Background: Vincristine is one of the most important agents for pediatric acute lymphoblastic leukemia (ALL), but its extended use in maintenance therapy didn't offer additional benefit. Findings of the CCCG-ALL-2015 trial, comparing shortened vincristine and dexamethasone duration in later maintenance with standard maintenance, confirmed this view. As CEP72 SNP rs924607 C>T potentially increasing the cytotoxicity of Vincristine against leukemia cells. We analyzed its influence on prognosis of CCCG-ALL-2015 cohort.

Methods: This study included 945 pediatric ALL cases with enough bio-samples from Shanghai Children's Medical Center and the Second Affiliated Hospital of Anhui Medical University treated according to CCCG-ALL-2015 protocol as the discovery cohort. While, additional 100 T-ALL cases from the SCCCG-ALL-2016 cohort of the South China Children's Cancer Group were included as the validation cohort. PCR-Sanger sequencing was performed to genotype the CEP72 rs924607 locus and NOTCH1 among cases. Survival and relapse were estimated using the Kaplan-Meier method and compared with the log-rank test. CEP72 knocking down, γ secretase DAPT and NICD was overexpression in T-ALL cell line Jurkat and B-ALL cell lines Nalm-6 and Reh were applied to study CEP72, NOTCH1, Vincristine and T cell cytotoxicity and their functional interaction.

Results: Consistent with previous whole cohort reports, vincristine duration reduction showed no impact on outcomes in our 945-case sub-cohort (B-ALL: N=812; T-ALL: N=133), stratified by risk category (LR: N=459; IR: N=465). Furthermore, CEP72 genotype similarly lacked prognostic significance across risk groups or randomized arms, while immunotype-specific analyses revealed striking divergence: B-ALL patients with mutant genotypes (TT/CT,N=444) exhibited superior EFS/CIR versus wild-type (CC, N=368), particularly in the IR subgroup (mutant: N=180 vs wild-type: N=161; HR for EFS=0.63, 95% CI: 0.43-0.94; p=0.02).
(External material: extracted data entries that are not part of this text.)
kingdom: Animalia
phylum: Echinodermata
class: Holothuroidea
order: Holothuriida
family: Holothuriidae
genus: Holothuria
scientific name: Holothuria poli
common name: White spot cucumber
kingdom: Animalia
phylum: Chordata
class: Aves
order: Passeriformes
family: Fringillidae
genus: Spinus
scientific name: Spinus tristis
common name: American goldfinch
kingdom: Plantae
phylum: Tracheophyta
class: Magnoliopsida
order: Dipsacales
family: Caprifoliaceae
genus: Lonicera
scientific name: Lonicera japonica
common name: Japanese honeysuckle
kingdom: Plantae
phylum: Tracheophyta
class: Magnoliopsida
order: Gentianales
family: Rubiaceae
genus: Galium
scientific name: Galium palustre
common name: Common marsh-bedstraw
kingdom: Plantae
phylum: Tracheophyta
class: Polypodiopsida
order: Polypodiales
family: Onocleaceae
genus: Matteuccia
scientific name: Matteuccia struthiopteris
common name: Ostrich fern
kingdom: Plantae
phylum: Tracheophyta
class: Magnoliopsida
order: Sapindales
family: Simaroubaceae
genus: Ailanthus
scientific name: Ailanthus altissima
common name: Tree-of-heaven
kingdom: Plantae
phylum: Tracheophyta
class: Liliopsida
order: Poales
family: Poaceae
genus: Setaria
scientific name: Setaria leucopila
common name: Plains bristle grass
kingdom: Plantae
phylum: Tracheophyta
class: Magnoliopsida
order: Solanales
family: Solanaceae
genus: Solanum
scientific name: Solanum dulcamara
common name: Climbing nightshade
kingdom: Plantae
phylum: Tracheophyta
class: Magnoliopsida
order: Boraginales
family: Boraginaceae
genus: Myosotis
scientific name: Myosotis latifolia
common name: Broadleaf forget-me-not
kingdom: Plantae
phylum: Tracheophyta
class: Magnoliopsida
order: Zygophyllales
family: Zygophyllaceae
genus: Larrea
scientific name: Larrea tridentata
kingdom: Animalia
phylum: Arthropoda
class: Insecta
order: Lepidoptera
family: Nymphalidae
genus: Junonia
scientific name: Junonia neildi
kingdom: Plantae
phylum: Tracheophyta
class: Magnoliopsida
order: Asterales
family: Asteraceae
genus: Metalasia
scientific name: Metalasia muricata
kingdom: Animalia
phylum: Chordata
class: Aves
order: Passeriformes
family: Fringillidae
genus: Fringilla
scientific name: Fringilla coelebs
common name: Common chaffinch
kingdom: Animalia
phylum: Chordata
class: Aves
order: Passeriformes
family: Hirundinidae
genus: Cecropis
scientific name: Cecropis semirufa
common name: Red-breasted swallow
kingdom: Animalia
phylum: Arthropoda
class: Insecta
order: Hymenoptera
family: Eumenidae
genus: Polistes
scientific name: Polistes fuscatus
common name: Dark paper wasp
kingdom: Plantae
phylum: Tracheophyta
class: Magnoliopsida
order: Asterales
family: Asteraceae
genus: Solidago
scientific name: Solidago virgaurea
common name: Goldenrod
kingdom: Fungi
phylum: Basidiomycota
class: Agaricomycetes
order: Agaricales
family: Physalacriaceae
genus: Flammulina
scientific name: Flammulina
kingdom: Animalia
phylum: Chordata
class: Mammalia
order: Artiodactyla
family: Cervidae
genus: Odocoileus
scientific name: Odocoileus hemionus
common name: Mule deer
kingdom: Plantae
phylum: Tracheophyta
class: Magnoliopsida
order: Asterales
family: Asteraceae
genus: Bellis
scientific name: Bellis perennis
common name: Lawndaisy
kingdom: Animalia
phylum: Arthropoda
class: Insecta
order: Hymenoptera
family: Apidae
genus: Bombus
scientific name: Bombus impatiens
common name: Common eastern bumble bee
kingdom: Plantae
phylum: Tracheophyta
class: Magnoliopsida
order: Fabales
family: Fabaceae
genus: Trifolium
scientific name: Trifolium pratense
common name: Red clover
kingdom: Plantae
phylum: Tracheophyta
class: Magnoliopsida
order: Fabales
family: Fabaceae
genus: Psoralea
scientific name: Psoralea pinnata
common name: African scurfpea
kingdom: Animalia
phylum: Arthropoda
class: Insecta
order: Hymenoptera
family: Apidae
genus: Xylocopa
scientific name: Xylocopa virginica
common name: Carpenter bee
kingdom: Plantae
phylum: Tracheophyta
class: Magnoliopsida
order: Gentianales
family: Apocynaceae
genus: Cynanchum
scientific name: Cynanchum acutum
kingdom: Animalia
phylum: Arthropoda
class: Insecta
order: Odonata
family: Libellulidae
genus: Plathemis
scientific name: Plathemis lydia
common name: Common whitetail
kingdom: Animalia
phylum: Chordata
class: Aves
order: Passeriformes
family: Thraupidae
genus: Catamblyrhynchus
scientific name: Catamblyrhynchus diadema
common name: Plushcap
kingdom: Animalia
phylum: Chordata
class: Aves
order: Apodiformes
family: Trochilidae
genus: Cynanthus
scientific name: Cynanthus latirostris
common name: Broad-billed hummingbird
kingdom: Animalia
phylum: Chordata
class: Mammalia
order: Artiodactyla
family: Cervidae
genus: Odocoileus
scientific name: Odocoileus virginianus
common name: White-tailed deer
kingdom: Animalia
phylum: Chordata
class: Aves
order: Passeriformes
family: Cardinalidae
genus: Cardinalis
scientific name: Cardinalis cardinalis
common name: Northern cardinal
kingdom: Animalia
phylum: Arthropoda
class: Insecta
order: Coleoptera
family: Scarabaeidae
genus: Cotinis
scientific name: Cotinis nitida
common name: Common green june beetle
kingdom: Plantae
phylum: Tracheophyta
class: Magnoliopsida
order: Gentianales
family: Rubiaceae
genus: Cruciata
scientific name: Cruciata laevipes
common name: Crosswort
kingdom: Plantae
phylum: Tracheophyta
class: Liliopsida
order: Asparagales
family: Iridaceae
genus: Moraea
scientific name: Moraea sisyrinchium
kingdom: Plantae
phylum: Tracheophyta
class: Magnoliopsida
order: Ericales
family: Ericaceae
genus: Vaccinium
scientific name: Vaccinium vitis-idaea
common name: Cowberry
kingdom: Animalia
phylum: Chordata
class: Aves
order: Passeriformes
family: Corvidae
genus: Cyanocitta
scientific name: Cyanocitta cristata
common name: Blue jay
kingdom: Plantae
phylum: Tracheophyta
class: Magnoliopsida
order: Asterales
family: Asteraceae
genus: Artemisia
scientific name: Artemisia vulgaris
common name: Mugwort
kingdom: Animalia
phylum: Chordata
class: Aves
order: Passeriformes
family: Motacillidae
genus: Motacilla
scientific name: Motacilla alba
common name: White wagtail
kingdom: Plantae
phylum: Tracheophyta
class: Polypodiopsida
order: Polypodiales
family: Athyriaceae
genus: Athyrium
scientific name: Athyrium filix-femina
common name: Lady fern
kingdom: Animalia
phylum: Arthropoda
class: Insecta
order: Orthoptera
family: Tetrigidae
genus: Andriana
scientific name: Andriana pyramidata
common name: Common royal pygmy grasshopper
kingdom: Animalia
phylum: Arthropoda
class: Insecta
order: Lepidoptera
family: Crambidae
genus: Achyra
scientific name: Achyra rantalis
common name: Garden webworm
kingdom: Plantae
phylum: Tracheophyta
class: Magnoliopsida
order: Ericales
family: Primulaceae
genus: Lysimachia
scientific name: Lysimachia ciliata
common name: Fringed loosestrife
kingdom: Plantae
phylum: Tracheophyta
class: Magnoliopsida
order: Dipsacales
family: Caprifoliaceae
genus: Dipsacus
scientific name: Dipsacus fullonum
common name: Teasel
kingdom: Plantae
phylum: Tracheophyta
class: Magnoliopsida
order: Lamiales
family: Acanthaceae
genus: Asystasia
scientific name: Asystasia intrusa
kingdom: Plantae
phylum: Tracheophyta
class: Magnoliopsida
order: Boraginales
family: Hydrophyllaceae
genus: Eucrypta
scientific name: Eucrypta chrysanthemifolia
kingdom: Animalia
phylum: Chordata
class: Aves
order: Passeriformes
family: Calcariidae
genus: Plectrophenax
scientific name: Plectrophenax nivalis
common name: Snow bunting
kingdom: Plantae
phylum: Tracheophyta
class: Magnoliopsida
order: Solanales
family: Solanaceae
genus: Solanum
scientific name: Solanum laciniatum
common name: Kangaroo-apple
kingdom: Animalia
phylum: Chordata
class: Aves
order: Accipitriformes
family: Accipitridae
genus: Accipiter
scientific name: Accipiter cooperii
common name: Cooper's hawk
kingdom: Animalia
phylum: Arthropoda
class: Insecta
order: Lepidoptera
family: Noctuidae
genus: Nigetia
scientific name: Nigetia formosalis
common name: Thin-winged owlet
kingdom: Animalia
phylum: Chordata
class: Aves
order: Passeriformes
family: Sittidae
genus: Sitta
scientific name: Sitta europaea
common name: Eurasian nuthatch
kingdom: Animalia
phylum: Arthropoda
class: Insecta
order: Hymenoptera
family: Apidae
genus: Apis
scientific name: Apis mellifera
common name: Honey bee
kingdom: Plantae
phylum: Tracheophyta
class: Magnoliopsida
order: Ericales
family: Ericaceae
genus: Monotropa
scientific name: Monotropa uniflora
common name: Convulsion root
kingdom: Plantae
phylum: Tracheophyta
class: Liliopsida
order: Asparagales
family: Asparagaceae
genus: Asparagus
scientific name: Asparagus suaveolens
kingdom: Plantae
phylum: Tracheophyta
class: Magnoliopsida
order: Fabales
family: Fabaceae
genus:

While in T-ALL patients, those with the CEP72 mutant genotype (N=86) showed inferior outcomes compared to wild-type cases (N=47) including EFS (HR=2.84, 95% CI: 1.47-5.48, P=0.0092), CIR, and OS. Stratified by randomized arms, patients with standard maintenance who had mutant CEP72 showed the poorest outcomes, while patients treated by shortened vincristine, the CEP72 genotype did not affect patient outcomes. Validation in the independent SCCCG-ALL-2016 cohort treated by standard maintenance confirmed the adverse prognostic impact of CEP72 mutations (EFS HR=2.4, 95% CI: 1.06-5.43; p=0.034).

Unable to explain CEP72 deficiency on the outcome of T-ALL by sensitivity of leukemia cells to vincristine, we hypothesized that CEP72-deficient immune cells might be more susceptible to vincristine. To test this, we used shRNA to interfere CEP72 expression in normal T cells and found that the blinatumomab dependent or independent cytotoxicity against Reh and Nalm-6 were significantly reduced. However, after knocking down CEP72 expression in the T-ALL cell line Jurkat and the B-ALL cell lines Nalm-6 and Reh, unlike the increased sensitivity of Nalm-6 and Reh to vincristine, Jurkat did not show increased sensitivity to vincristine. Since NOTCH1 activate mutations are the most common drivers in T-ALL, we supposed that NOTCH1 alterations might modulate vincristine response in leukemia cells, while normal T cells without NOTCH1 mutation remained affected by the CEP72 genotype. As we expected, standard maintenance treated patients, both in CCCG-ALL-2015 and SCCCG-ALL-2016 cohort, simultaneous harboring CEP72 loss-of-function and NOTCH1 mutations had the worst prognosis. In vitro experiments confirmed this interaction: γ-secretase inhibitor (DAPT) treatment increased vincristine sensitivity in NOTCH1-mutated Jurkat cells, whereas NICD overexpression conferred resistance in NOTCH1-wild-type B-ALL lines (Nalm-6/Reh).

Conclusions: T-ALL with NOTCH1 mutations exhibit increased resistance to vincristine, while normal T cells remain influenced by the CEP72 genotype. As a result, T-ALL patients with somatic NOTCH1 mutations who carry the germline loss-of-function polymorphism rs924607 experience worse prognosis when treated with more vincristine. This phenomenon reveals the crosstalk between somatic mutations and germline variants, as well as between chemotherapy and the immune microenvironment, collectively impacts T-ALL prognosis.